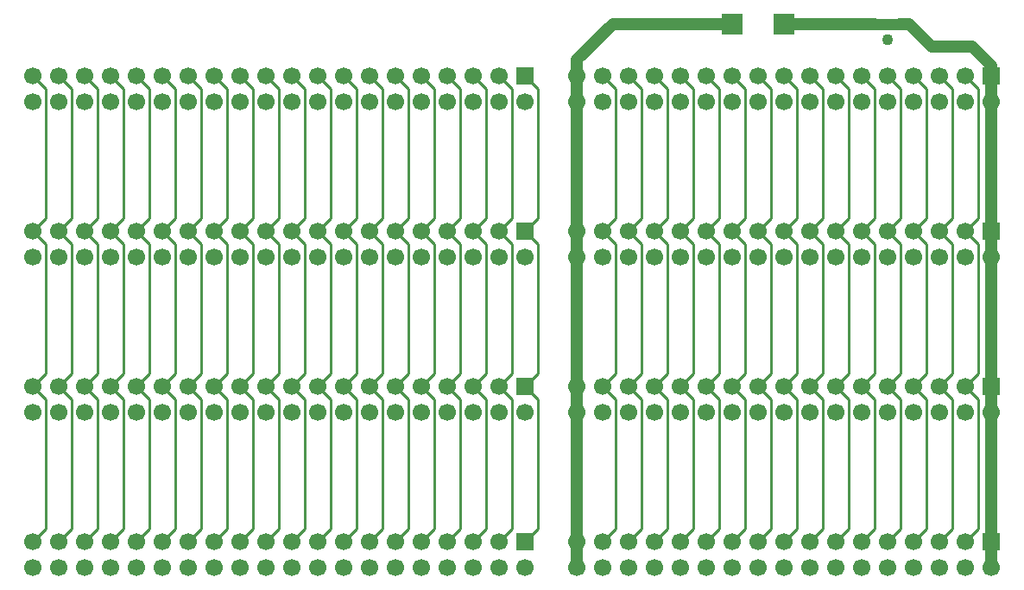
<source format=gbr>
G04 DipTrace 4.3.0.5*
G04 2 - Bottom.gbr*
%MOMM*%
G04 #@! TF.FileFunction,Copper,L2,Bot*
G04 #@! TF.Part,Single*
G04 #@! TA.AperFunction,Conductor*
%ADD10C,0.25*%
%ADD16C,1.2*%
%ADD17C,1.1*%
G04 #@! TA.AperFunction,ComponentPad*
%ADD18R,1.7X1.7*%
%ADD19C,1.7*%
%ADD20R,2.0X2.0*%
%ADD21R,1.1X1.1*%
%ADD22C,1.1*%
%FSLAX35Y35*%
G04*
G71*
G90*
G75*
G01*
G04 Bottom*
%LPD*%
X2159000Y508000D2*
D16*
X984250D1*
X635000Y158750D1*
Y0D1*
Y-254000D1*
Y-1524000D1*
Y-1778000D1*
Y-3048000D1*
Y-3302000D1*
Y-4572000D1*
Y-4826000D1*
X2667000Y508000D2*
X3547747D1*
X3552123Y503623D1*
D17*
X3683000D1*
X3798000D1*
D16*
X3893750D1*
X4111623Y285750D1*
X4508500D1*
X4699000Y95250D1*
Y0D1*
Y-254000D1*
Y-1524000D1*
Y-1778000D1*
Y-3048000D1*
Y-3302000D1*
Y-4572000D1*
Y-4826000D1*
X889000Y0D2*
D10*
X1016000Y-127000D1*
Y-1397000D1*
X889000Y-1524000D1*
X1016000Y-1651000D1*
Y-2921000D1*
X889000Y-3048000D1*
X1016000Y-3175000D1*
Y-4445000D1*
X889000Y-4572000D1*
X1143000Y0D2*
X1270000Y-127000D1*
Y-1397000D1*
X1143000Y-1524000D1*
X1270000Y-1651000D1*
Y-2921000D1*
X1143000Y-3048000D1*
X1270000Y-3175000D1*
Y-4445000D1*
X1143000Y-4572000D1*
X1397000Y0D2*
X1524000Y-127000D1*
Y-1397000D1*
X1397000Y-1524000D1*
X1524000Y-1651000D1*
Y-2921000D1*
X1397000Y-3048000D1*
X1524000Y-3175000D1*
Y-4445000D1*
X1397000Y-4572000D1*
X1651000Y0D2*
X1778000Y-127000D1*
Y-1397000D1*
X1651000Y-1524000D1*
X1778000Y-1651000D1*
Y-2921000D1*
X1651000Y-3048000D1*
X1778000Y-3175000D1*
Y-4445000D1*
X1651000Y-4572000D1*
X1905000Y0D2*
X2032000Y-127000D1*
Y-1397000D1*
X1905000Y-1524000D1*
X2032000Y-1651000D1*
Y-2921000D1*
X1905000Y-3048000D1*
X2032000Y-3175000D1*
Y-4445000D1*
X1905000Y-4572000D1*
X2159000Y0D2*
X2286000Y-127000D1*
Y-1397000D1*
X2159000Y-1524000D1*
X2286000Y-1651000D1*
Y-2921000D1*
X2159000Y-3048000D1*
X2286000Y-3175000D1*
Y-4445000D1*
X2159000Y-4572000D1*
X2413000Y0D2*
X2540000Y-127000D1*
Y-1397000D1*
X2413000Y-1524000D1*
X2540000Y-1651000D1*
Y-2921000D1*
X2413000Y-3048000D1*
X2540000Y-3175000D1*
Y-4445000D1*
X2413000Y-4572000D1*
X2667000Y0D2*
X2794000Y-127000D1*
Y-1397000D1*
X2667000Y-1524000D1*
X2794000Y-1651000D1*
Y-2921000D1*
X2667000Y-3048000D1*
X2794000Y-3175000D1*
Y-4445000D1*
X2667000Y-4572000D1*
X2921000Y0D2*
X3048000Y-127000D1*
Y-1397000D1*
X2921000Y-1524000D1*
X3048000Y-1651000D1*
Y-2921000D1*
X2921000Y-3048000D1*
X3048000Y-3175000D1*
Y-4445000D1*
X2921000Y-4572000D1*
X3175000Y0D2*
X3302000Y-127000D1*
Y-1397000D1*
X3175000Y-1524000D1*
X3302000Y-1651000D1*
Y-2921000D1*
X3175000Y-3048000D1*
X3302000Y-3175000D1*
Y-4445000D1*
X3175000Y-4572000D1*
X3429000Y0D2*
X3556000Y-127000D1*
Y-1397000D1*
X3429000Y-1524000D1*
X3556000Y-1651000D1*
Y-2921000D1*
X3429000Y-3048000D1*
X3556000Y-3175000D1*
Y-4445000D1*
X3429000Y-4572000D1*
X3683000Y0D2*
X3810000Y-127000D1*
Y-1397000D1*
X3683000Y-1524000D1*
X3810000Y-1651000D1*
Y-2921000D1*
X3683000Y-3048000D1*
X3810000Y-3175000D1*
Y-4445000D1*
X3683000Y-4572000D1*
X3937000Y0D2*
X4064000Y-127000D1*
Y-1397000D1*
X3937000Y-1524000D1*
X4064000Y-1651000D1*
Y-2921000D1*
X3937000Y-3048000D1*
X4064000Y-3175000D1*
Y-4445000D1*
X3937000Y-4572000D1*
X4191000Y0D2*
X4318000Y-127000D1*
Y-1397000D1*
X4191000Y-1524000D1*
X4318000Y-1651000D1*
Y-2921000D1*
X4191000Y-3048000D1*
X4318000Y-3175000D1*
Y-4445000D1*
X4191000Y-4572000D1*
X4445000Y0D2*
X4572000Y-127000D1*
Y-1397000D1*
X4445000Y-1524000D1*
X4572000Y-1651000D1*
Y-2921000D1*
X4445000Y-3048000D1*
X4572000Y-3175000D1*
Y-4445000D1*
X4445000Y-4572000D1*
X-4699000Y0D2*
X-4572000Y-127000D1*
Y-1397000D1*
X-4699000Y-1524000D1*
X-4572000Y-1651000D1*
Y-2921000D1*
X-4699000Y-3048000D1*
X-4572000Y-3175000D1*
Y-4445000D1*
X-4699000Y-4572000D1*
X-4445000Y0D2*
X-4318000Y-127000D1*
Y-1397000D1*
X-4445000Y-1524000D1*
X-4318000Y-1651000D1*
Y-2921000D1*
X-4445000Y-3048000D1*
X-4318000Y-3175000D1*
Y-4445000D1*
X-4445000Y-4572000D1*
X-4191000Y0D2*
X-4064000Y-127000D1*
Y-1397000D1*
X-4191000Y-1524000D1*
X-4064000Y-1651000D1*
Y-2921000D1*
X-4191000Y-3048000D1*
X-4064000Y-3175000D1*
Y-4445000D1*
X-4191000Y-4572000D1*
X-3937000Y0D2*
X-3810000Y-127000D1*
Y-1397000D1*
X-3937000Y-1524000D1*
X-3810000Y-1651000D1*
Y-2921000D1*
X-3937000Y-3048000D1*
X-3810000Y-3175000D1*
Y-4445000D1*
X-3937000Y-4572000D1*
X-3683000Y0D2*
X-3556000Y-127000D1*
Y-1397000D1*
X-3683000Y-1524000D1*
X-3556000Y-1651000D1*
Y-2921000D1*
X-3683000Y-3048000D1*
X-3556000Y-3175000D1*
Y-4445000D1*
X-3683000Y-4572000D1*
X-3429000Y0D2*
X-3302000Y-127000D1*
Y-1397000D1*
X-3429000Y-1524000D1*
X-3302000Y-1651000D1*
Y-2921000D1*
X-3429000Y-3048000D1*
X-3302000Y-3175000D1*
Y-4445000D1*
X-3429000Y-4572000D1*
X-3175000Y0D2*
X-3048000Y-127000D1*
Y-1397000D1*
X-3175000Y-1524000D1*
X-3048000Y-1651000D1*
Y-2921000D1*
X-3175000Y-3048000D1*
X-3048000Y-3175000D1*
Y-4445000D1*
X-3175000Y-4572000D1*
X-2921000Y0D2*
X-2794000Y-127000D1*
Y-1397000D1*
X-2921000Y-1524000D1*
X-2794000Y-1651000D1*
Y-2921000D1*
X-2921000Y-3048000D1*
X-2794000Y-3175000D1*
Y-4445000D1*
X-2921000Y-4572000D1*
X-2667000Y0D2*
X-2540000Y-127000D1*
Y-1397000D1*
X-2667000Y-1524000D1*
X-2540000Y-1651000D1*
Y-2921000D1*
X-2667000Y-3048000D1*
X-2540000Y-3175000D1*
Y-4445000D1*
X-2667000Y-4572000D1*
X-2413000Y0D2*
X-2286000Y-127000D1*
Y-1397000D1*
X-2413000Y-1524000D1*
X-2286000Y-1651000D1*
Y-2921000D1*
X-2413000Y-3048000D1*
X-2286000Y-3175000D1*
Y-4445000D1*
X-2413000Y-4572000D1*
X-2159000Y0D2*
X-2032000Y-127000D1*
Y-1397000D1*
X-2159000Y-1524000D1*
X-2032000Y-1651000D1*
Y-2921000D1*
X-2159000Y-3048000D1*
X-2032000Y-3175000D1*
Y-4445000D1*
X-2159000Y-4572000D1*
X-1905000Y0D2*
X-1778000Y-127000D1*
Y-1397000D1*
X-1905000Y-1524000D1*
X-1778000Y-1651000D1*
Y-2921000D1*
X-1905000Y-3048000D1*
X-1778000Y-3175000D1*
Y-4445000D1*
X-1905000Y-4572000D1*
X-1651000Y0D2*
X-1524000Y-127000D1*
Y-1397000D1*
X-1651000Y-1524000D1*
X-1524000Y-1651000D1*
Y-2921000D1*
X-1651000Y-3048000D1*
X-1524000Y-3175000D1*
Y-4445000D1*
X-1651000Y-4572000D1*
X-1397000Y0D2*
X-1270000Y-127000D1*
Y-1397000D1*
X-1397000Y-1524000D1*
X-1270000Y-1651000D1*
Y-2921000D1*
X-1397000Y-3048000D1*
X-1270000Y-3175000D1*
Y-4445000D1*
X-1397000Y-4572000D1*
X-1143000Y0D2*
X-1016000Y-127000D1*
Y-1397000D1*
X-1143000Y-1524000D1*
X-1016000Y-1651000D1*
Y-2921000D1*
X-1143000Y-3048000D1*
X-1016000Y-3175000D1*
Y-4445000D1*
X-1143000Y-4572000D1*
X-889000Y0D2*
X-762000Y-127000D1*
Y-1397000D1*
X-889000Y-1524000D1*
X-762000Y-1651000D1*
Y-2921000D1*
X-889000Y-3048000D1*
X-762000Y-3175000D1*
Y-4445000D1*
X-889000Y-4572000D1*
X-635000Y0D2*
X-508000Y-127000D1*
Y-1397000D1*
X-635000Y-1524000D1*
X-508000Y-1651000D1*
Y-2921000D1*
X-635000Y-3048000D1*
X-508000Y-3175000D1*
Y-4445000D1*
X-635000Y-4572000D1*
X-381000Y0D2*
X-254000Y-127000D1*
Y-1397000D1*
X-381000Y-1524000D1*
X-254000Y-1651000D1*
Y-2921000D1*
X-381000Y-3048000D1*
X-254000Y-3175000D1*
Y-4445000D1*
X-381000Y-4572000D1*
X-127000Y0D2*
X0Y-127000D1*
Y-1397000D1*
X-127000Y-1524000D1*
X0Y-1651000D1*
Y-2921000D1*
X-127000Y-3048000D1*
X0Y-3175000D1*
Y-4445000D1*
X-127000Y-4572000D1*
X127000Y0D2*
X254000Y-127000D1*
Y-1397000D1*
X127000Y-1524000D1*
X254000Y-1651000D1*
Y-2921000D1*
X127000Y-3048000D1*
X254000Y-3175000D1*
Y-4445000D1*
X127000Y-4572000D1*
D18*
Y0D3*
D19*
Y-254000D3*
X-127000Y0D3*
Y-254000D3*
X-381000Y0D3*
Y-254000D3*
X-635000Y0D3*
Y-254000D3*
X-889000Y0D3*
Y-254000D3*
X-1143000Y0D3*
Y-254000D3*
X-1397000Y0D3*
Y-254000D3*
X-1651000Y0D3*
Y-254000D3*
X-1905000Y0D3*
Y-254000D3*
X-2159000Y0D3*
Y-254000D3*
X-2413000Y0D3*
Y-254000D3*
X-2667000Y0D3*
Y-254000D3*
X-2921000Y0D3*
Y-254000D3*
X-3175000Y0D3*
Y-254000D3*
X-3429000Y0D3*
Y-254000D3*
X-3683000Y0D3*
Y-254000D3*
X-3937000Y0D3*
Y-254000D3*
X-4191000Y0D3*
Y-254000D3*
X-4445000Y0D3*
Y-254000D3*
X-4699000Y0D3*
Y-254000D3*
D18*
X127000Y-1524000D3*
D19*
Y-1778000D3*
X-127000Y-1524000D3*
Y-1778000D3*
X-381000Y-1524000D3*
Y-1778000D3*
X-635000Y-1524000D3*
Y-1778000D3*
X-889000Y-1524000D3*
Y-1778000D3*
X-1143000Y-1524000D3*
Y-1778000D3*
X-1397000Y-1524000D3*
Y-1778000D3*
X-1651000Y-1524000D3*
Y-1778000D3*
X-1905000Y-1524000D3*
Y-1778000D3*
X-2159000Y-1524000D3*
Y-1778000D3*
X-2413000Y-1524000D3*
Y-1778000D3*
X-2667000Y-1524000D3*
Y-1778000D3*
X-2921000Y-1524000D3*
Y-1778000D3*
X-3175000Y-1524000D3*
Y-1778000D3*
X-3429000Y-1524000D3*
Y-1778000D3*
X-3683000Y-1524000D3*
Y-1778000D3*
X-3937000Y-1524000D3*
Y-1778000D3*
X-4191000Y-1524000D3*
Y-1778000D3*
X-4445000Y-1524000D3*
Y-1778000D3*
X-4699000Y-1524000D3*
Y-1778000D3*
D18*
X4699000Y-1524000D3*
D19*
Y-1778000D3*
X4445000Y-1524000D3*
Y-1778000D3*
X4191000Y-1524000D3*
Y-1778000D3*
X3937000Y-1524000D3*
Y-1778000D3*
X3683000Y-1524000D3*
Y-1778000D3*
X3429000Y-1524000D3*
Y-1778000D3*
X3175000Y-1524000D3*
Y-1778000D3*
X2921000Y-1524000D3*
Y-1778000D3*
X2667000Y-1524000D3*
Y-1778000D3*
X2413000Y-1524000D3*
Y-1778000D3*
X2159000Y-1524000D3*
Y-1778000D3*
X1905000Y-1524000D3*
Y-1778000D3*
X1651000Y-1524000D3*
Y-1778000D3*
X1397000Y-1524000D3*
Y-1778000D3*
X1143000Y-1524000D3*
Y-1778000D3*
X889000Y-1524000D3*
Y-1778000D3*
X635000Y-1524000D3*
Y-1778000D3*
D18*
X4699000Y0D3*
D19*
Y-254000D3*
X4445000Y0D3*
Y-254000D3*
X4191000Y0D3*
Y-254000D3*
X3937000Y0D3*
Y-254000D3*
X3683000Y0D3*
Y-254000D3*
X3429000Y0D3*
Y-254000D3*
X3175000Y0D3*
Y-254000D3*
X2921000Y0D3*
Y-254000D3*
X2667000Y0D3*
Y-254000D3*
X2413000Y0D3*
Y-254000D3*
X2159000Y0D3*
Y-254000D3*
X1905000Y0D3*
Y-254000D3*
X1651000Y0D3*
Y-254000D3*
X1397000Y0D3*
Y-254000D3*
X1143000Y0D3*
Y-254000D3*
X889000Y0D3*
Y-254000D3*
X635000Y0D3*
Y-254000D3*
D18*
X127000Y-3048000D3*
D19*
Y-3302000D3*
X-127000Y-3048000D3*
Y-3302000D3*
X-381000Y-3048000D3*
Y-3302000D3*
X-635000Y-3048000D3*
Y-3302000D3*
X-889000Y-3048000D3*
Y-3302000D3*
X-1143000Y-3048000D3*
Y-3302000D3*
X-1397000Y-3048000D3*
Y-3302000D3*
X-1651000Y-3048000D3*
Y-3302000D3*
X-1905000Y-3048000D3*
Y-3302000D3*
X-2159000Y-3048000D3*
Y-3302000D3*
X-2413000Y-3048000D3*
Y-3302000D3*
X-2667000Y-3048000D3*
Y-3302000D3*
X-2921000Y-3048000D3*
Y-3302000D3*
X-3175000Y-3048000D3*
Y-3302000D3*
X-3429000Y-3048000D3*
Y-3302000D3*
X-3683000Y-3048000D3*
Y-3302000D3*
X-3937000Y-3048000D3*
Y-3302000D3*
X-4191000Y-3048000D3*
Y-3302000D3*
X-4445000Y-3048000D3*
Y-3302000D3*
X-4699000Y-3048000D3*
Y-3302000D3*
D18*
X4699000Y-3048000D3*
D19*
Y-3302000D3*
X4445000Y-3048000D3*
Y-3302000D3*
X4191000Y-3048000D3*
Y-3302000D3*
X3937000Y-3048000D3*
Y-3302000D3*
X3683000Y-3048000D3*
Y-3302000D3*
X3429000Y-3048000D3*
Y-3302000D3*
X3175000Y-3048000D3*
Y-3302000D3*
X2921000Y-3048000D3*
Y-3302000D3*
X2667000Y-3048000D3*
Y-3302000D3*
X2413000Y-3048000D3*
Y-3302000D3*
X2159000Y-3048000D3*
Y-3302000D3*
X1905000Y-3048000D3*
Y-3302000D3*
X1651000Y-3048000D3*
Y-3302000D3*
X1397000Y-3048000D3*
Y-3302000D3*
X1143000Y-3048000D3*
Y-3302000D3*
X889000Y-3048000D3*
Y-3302000D3*
X635000Y-3048000D3*
Y-3302000D3*
D18*
X127000Y-4572000D3*
D19*
Y-4826000D3*
X-127000Y-4572000D3*
Y-4826000D3*
X-381000Y-4572000D3*
Y-4826000D3*
X-635000Y-4572000D3*
Y-4826000D3*
X-889000Y-4572000D3*
Y-4826000D3*
X-1143000Y-4572000D3*
Y-4826000D3*
X-1397000Y-4572000D3*
Y-4826000D3*
X-1651000Y-4572000D3*
Y-4826000D3*
X-1905000Y-4572000D3*
Y-4826000D3*
X-2159000Y-4572000D3*
Y-4826000D3*
X-2413000Y-4572000D3*
Y-4826000D3*
X-2667000Y-4572000D3*
Y-4826000D3*
X-2921000Y-4572000D3*
Y-4826000D3*
X-3175000Y-4572000D3*
Y-4826000D3*
X-3429000Y-4572000D3*
Y-4826000D3*
X-3683000Y-4572000D3*
Y-4826000D3*
X-3937000Y-4572000D3*
Y-4826000D3*
X-4191000Y-4572000D3*
Y-4826000D3*
X-4445000Y-4572000D3*
Y-4826000D3*
X-4699000Y-4572000D3*
Y-4826000D3*
D18*
X4699000Y-4572000D3*
D19*
Y-4826000D3*
X4445000Y-4572000D3*
Y-4826000D3*
X4191000Y-4572000D3*
Y-4826000D3*
X3937000Y-4572000D3*
Y-4826000D3*
X3683000Y-4572000D3*
Y-4826000D3*
X3429000Y-4572000D3*
Y-4826000D3*
X3175000Y-4572000D3*
Y-4826000D3*
X2921000Y-4572000D3*
Y-4826000D3*
X2667000Y-4572000D3*
Y-4826000D3*
X2413000Y-4572000D3*
Y-4826000D3*
X2159000Y-4572000D3*
Y-4826000D3*
X1905000Y-4572000D3*
Y-4826000D3*
X1651000Y-4572000D3*
Y-4826000D3*
X1397000Y-4572000D3*
Y-4826000D3*
X1143000Y-4572000D3*
Y-4826000D3*
X889000Y-4572000D3*
Y-4826000D3*
X635000Y-4572000D3*
Y-4826000D3*
D20*
X2159000Y508000D3*
X2667000D3*
D21*
X3683000Y503623D3*
D22*
Y353623D3*
M02*

</source>
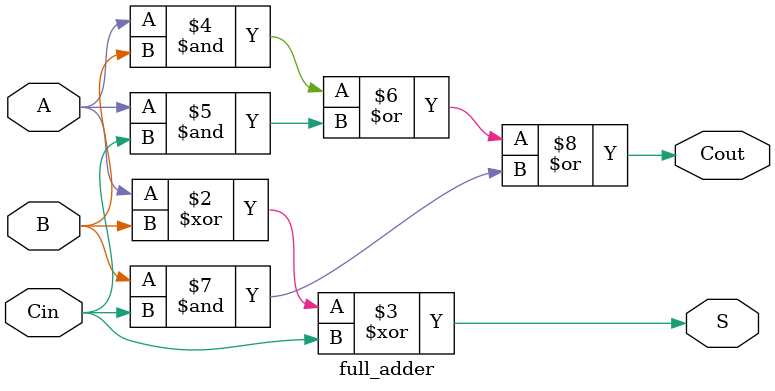
<source format=sv>
module full_adder
(
	input logic A,
	input logic B,
	input logic Cin,
	output logic Cout,
	output logic S

);

	// An extremely basic full adder unit that computes a 1 bit sum, with carry in and carry out support.

	always_comb begin
	
	
	// Compute sum and carry out.
	S = A ^ B ^ Cin;
	Cout = (A & B) | (A & Cin) | ( B & Cin);
	
	end
	
endmodule
</source>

__________________________________________________

Which lines of the records above contain the word "input"? Report each one.

Solution:
	input logic A,
	input logic B,
	input logic Cin,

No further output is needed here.